Pharmacokinetics (PK) describes what the body does to a drug substance—unlike pharmacodynamics (PD), which describes what the drug substance does to the body. PK comprises the four ADME processes: absorption, distribution, metabolism, and elimination.
Key pharmacokinetic parameters for practical work in clinical trials: AUC (area under the curve): a measure of the body’s total exposure to the active substance. Basis for bioequivalence comparisons. Cmax: maximum plasma concentration after a dose—relevant for safety assessments (toxicity). tmax: time at which Cmax is reached—dependent on route of administration and formulation.

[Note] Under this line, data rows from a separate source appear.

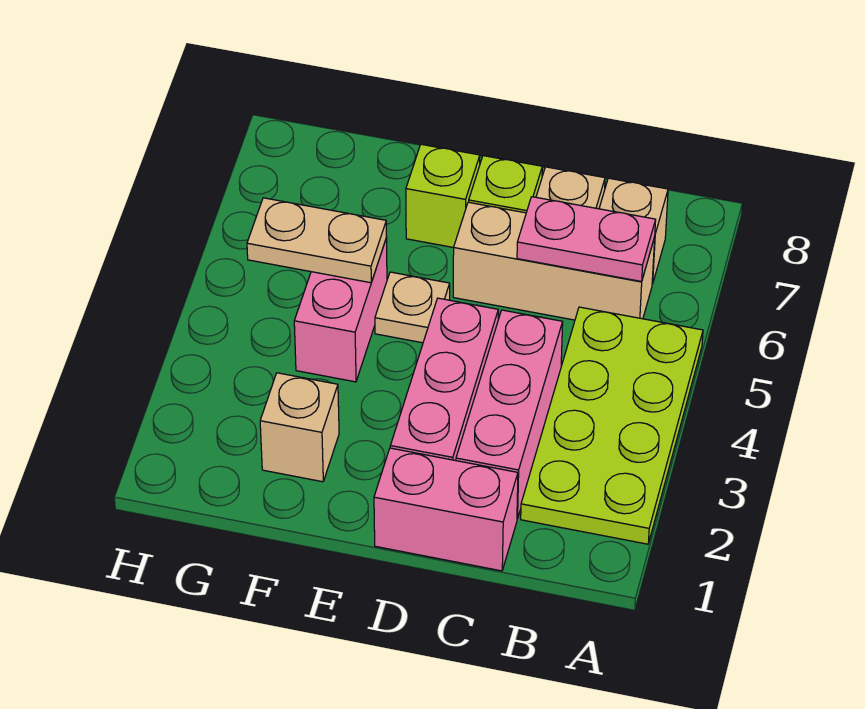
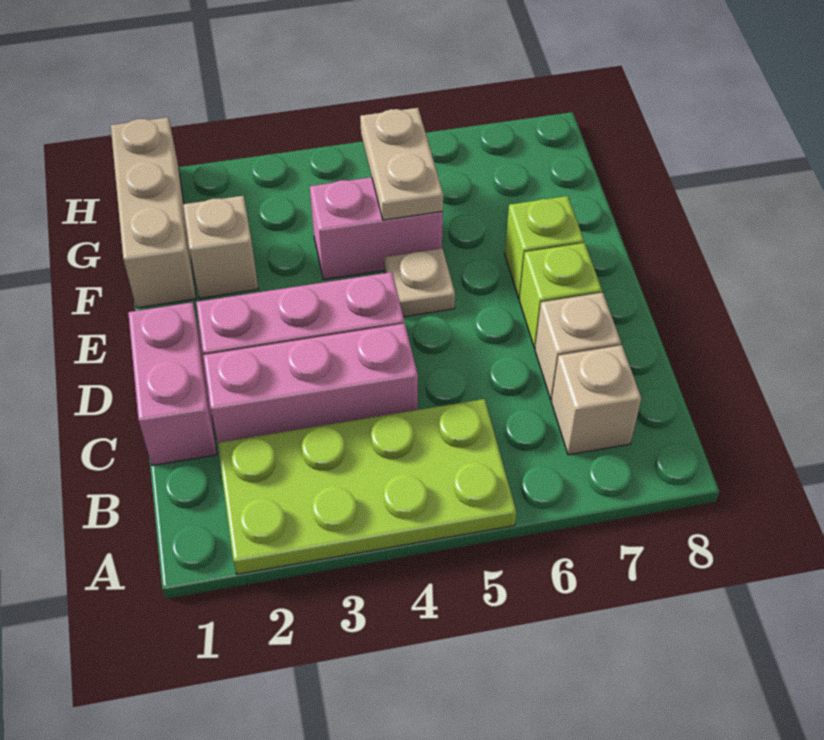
tan 1x3 brick [453,202,655,320] -> tan 1x3 brick moved to [111,117,196,308]
pink 1x2 plate [517,197,656,281] -> none

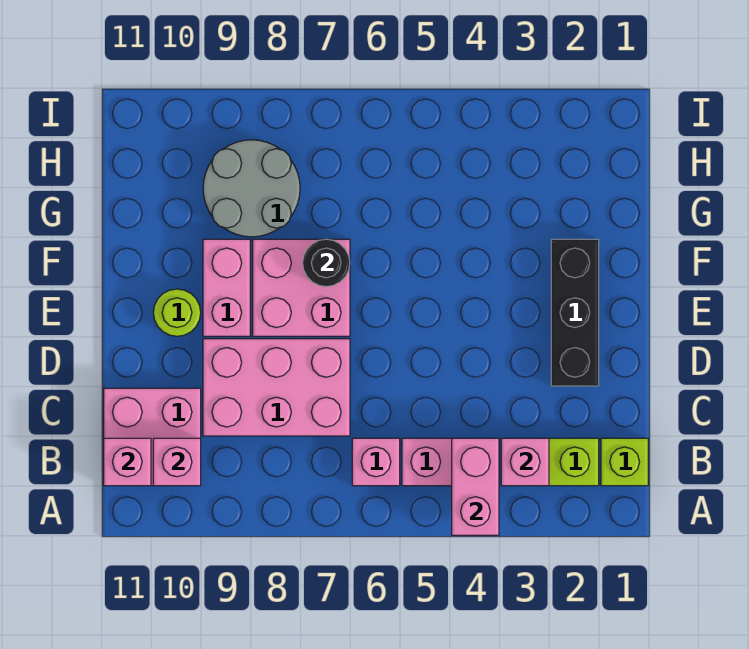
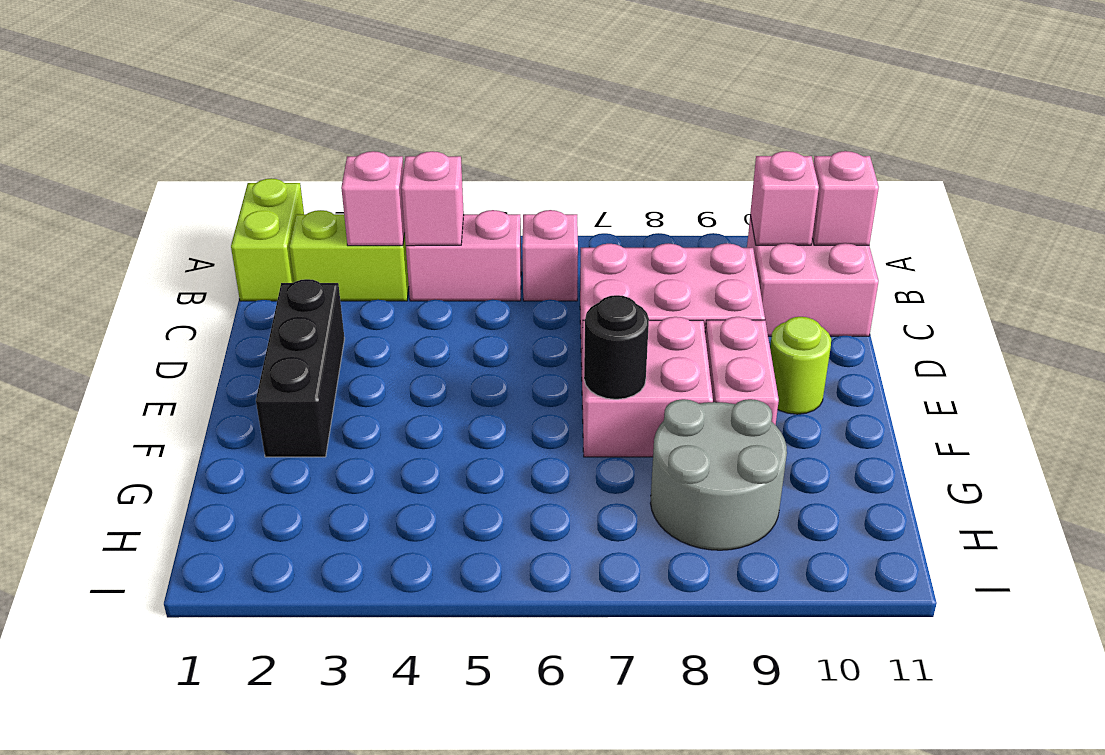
pink 1x2 brick [452,438,499,535] -> pink 1x1 brick [401,151,464,246]
lime 1x1 brick [601,438,648,486] -> lime 1x2 brick [231,178,304,301]

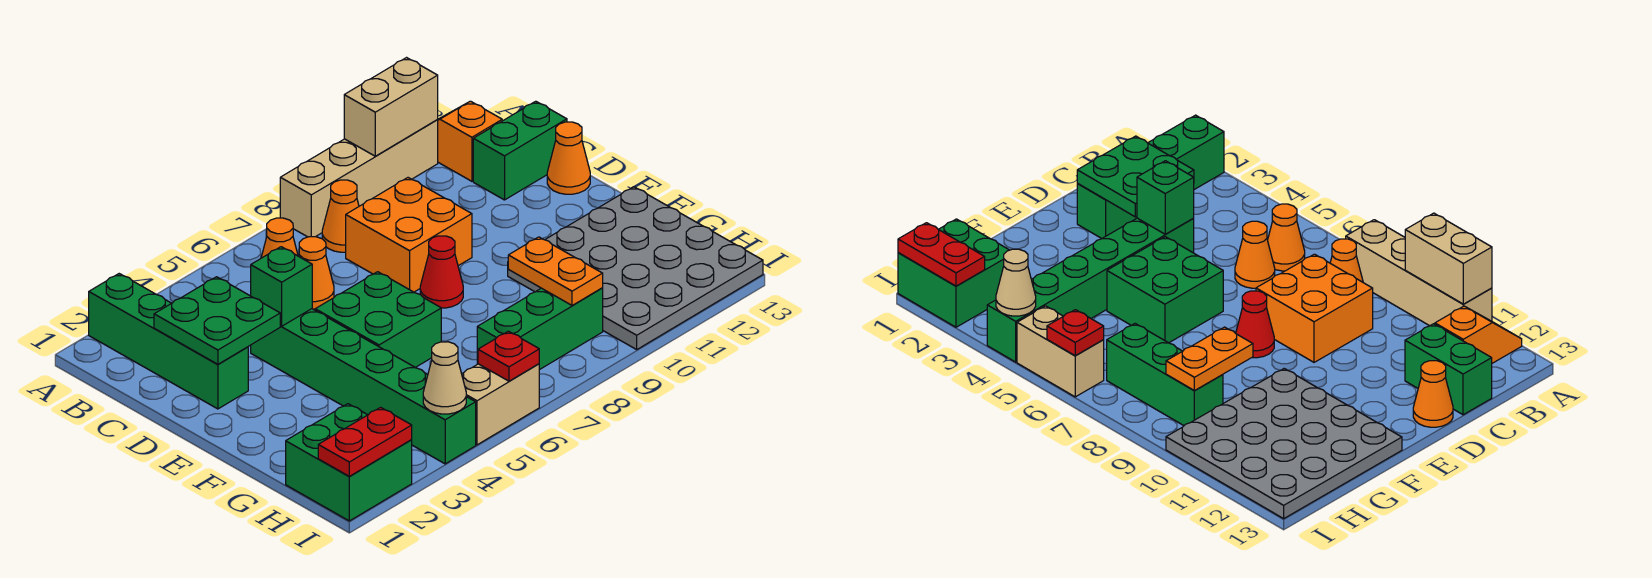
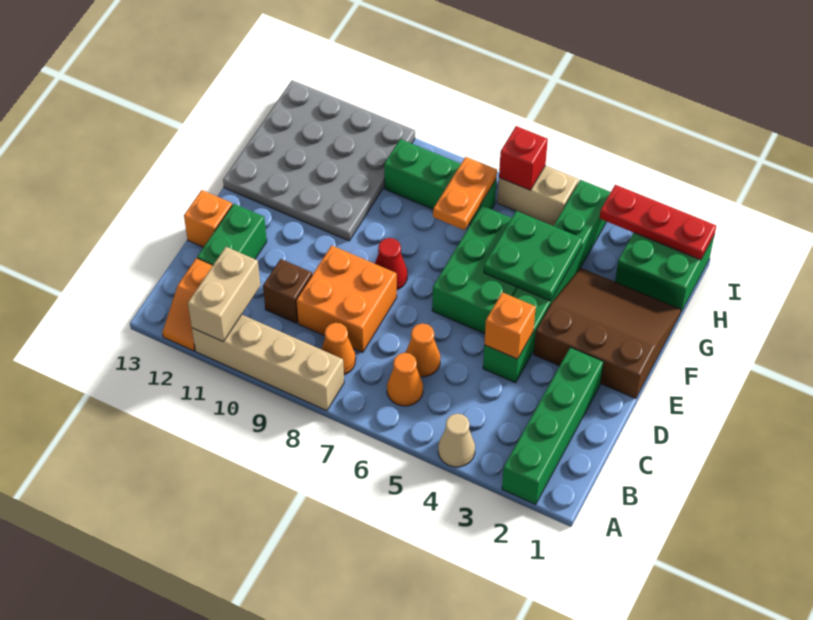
tan 1x2 brick [344,58,438,156] -> tan 1x2 brick turned to [188,247,260,341]
green 2x2 plate [154,277,280,364] -> green 2x2 plate moved to [484,211,583,301]
none -> brown 1x1 brick [263,259,312,323]
green 1x2 brick [473,101,567,200] -> green 1x2 brick turned to [197,204,267,265]
green 1x1 brick [251,247,312,326] -> orange 1x1 brick [484,292,536,359]
orange 1x1 cone [547,122,590,194] -> orange 1x1 brick [184,190,232,247]
none -> brown 3x3 slope [534,268,681,399]
green 2x2 brick [315,272,441,368] -> green 2x3 brick [432,206,518,334]
orange 1x2 plate [508,237,603,305] -> orange 1x2 plate moved to [433,157,497,230]
red 1x2 plate [318,407,412,476] -> red 1x3 plate [600,185,716,260]
tan 1x1 cone [423,342,466,414] -> tan 1x1 cone moved to [438,414,475,467]
red 1x1 plate [478,331,539,381] -> red 1x1 brick [499,126,548,190]

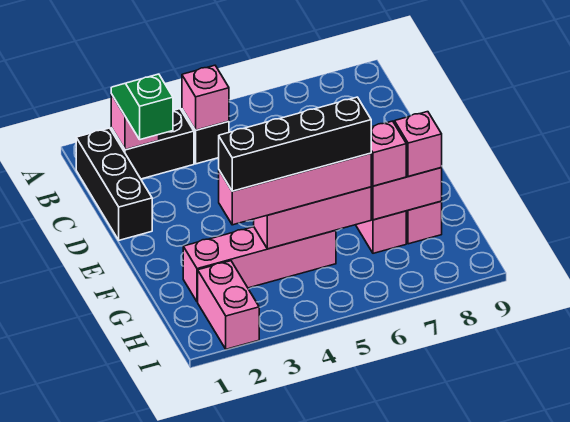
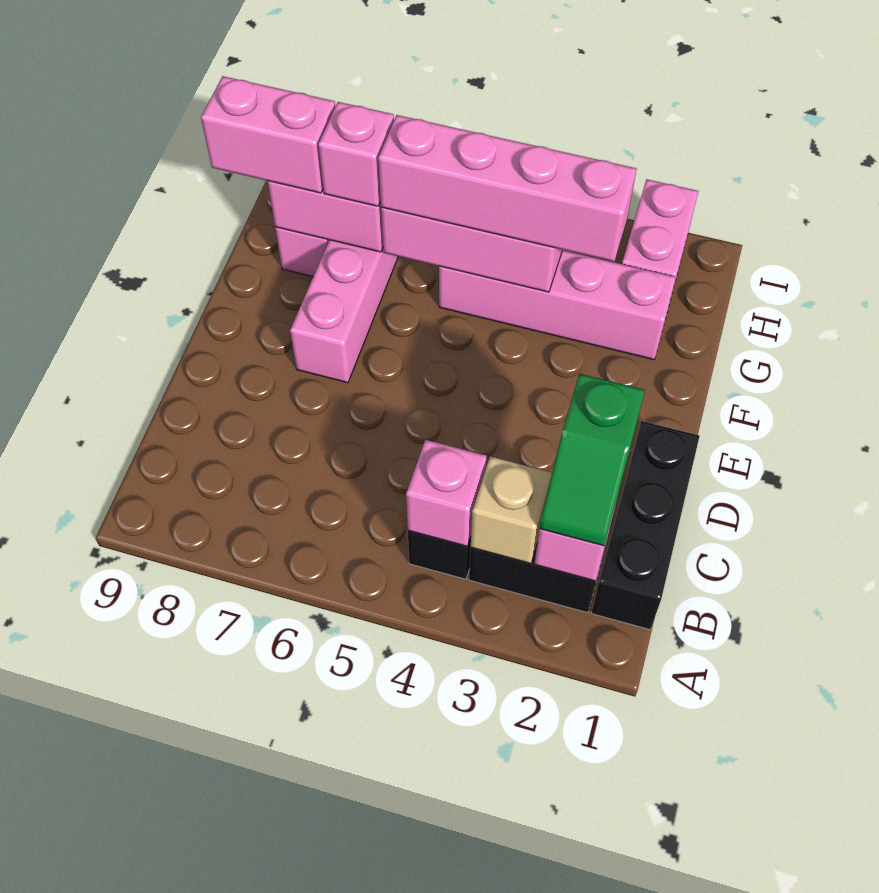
none -> tan 1x1 brick [471,456,552,564]
black 1x4 brick [219,97,371,191] -> none
pink 1x1 brick [394,112,442,177] -> pink 1x2 brick [201,76,335,193]

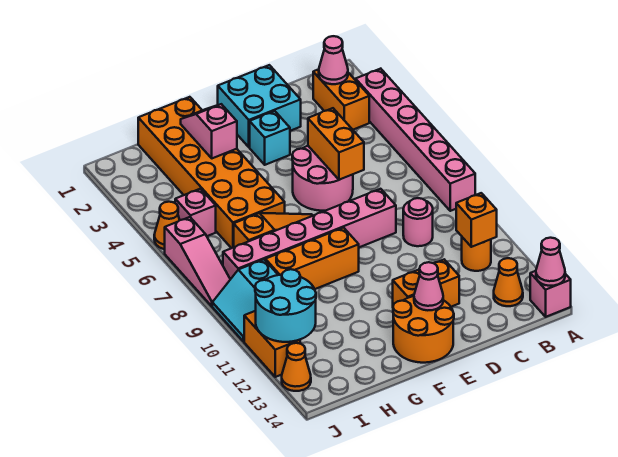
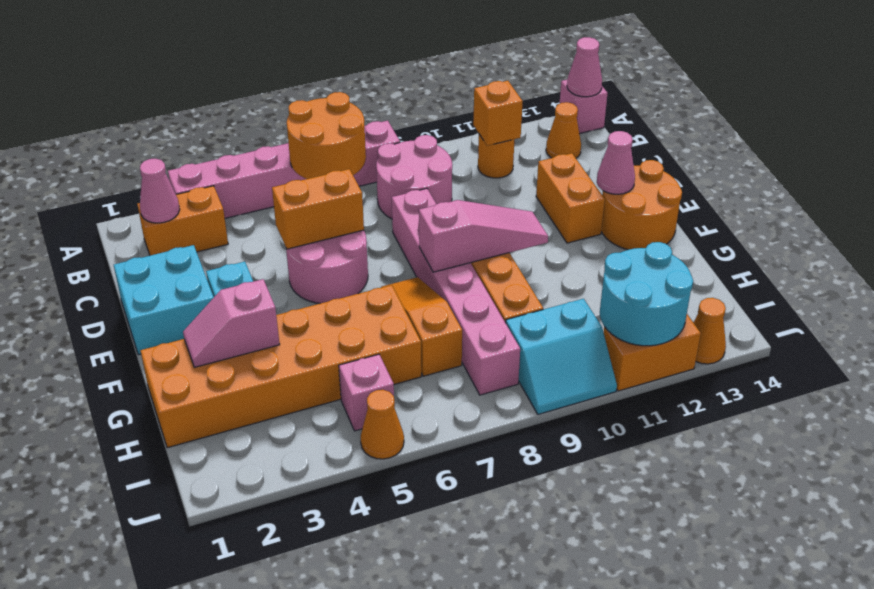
none -> orange 2x2 round brick [287,92,366,179]
pink 1x1 round brick [403,198,433,246] -> pink 2x2 round brick [376,135,452,219]
pink 1x3 slope [165,217,230,306] -> pink 1x3 slope moved to [419,200,548,272]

Clearance (Cl): volume of plasma that is completely cleared of the active substance per unit time—a measure of elimination capacity. Volume of distribution (Vd): apparent distribution volume reflecting binding of the active substance to tissues and plasma. Half-life (t½): time for the plasma concentration to decrease by half—determines the dosing interval.
Linear vs non-linear (saturable) kinetics: In linear kinetics, clearance is concentration-independent (the more common case). In non-linear kinetics (e.g., phenytoin), enzyme systems become saturated, which makes dosing considerably more difficult. For CROs conducting Phase I trials and bioequivalence studies, correct PK sampling planning and analysis are key quality factors.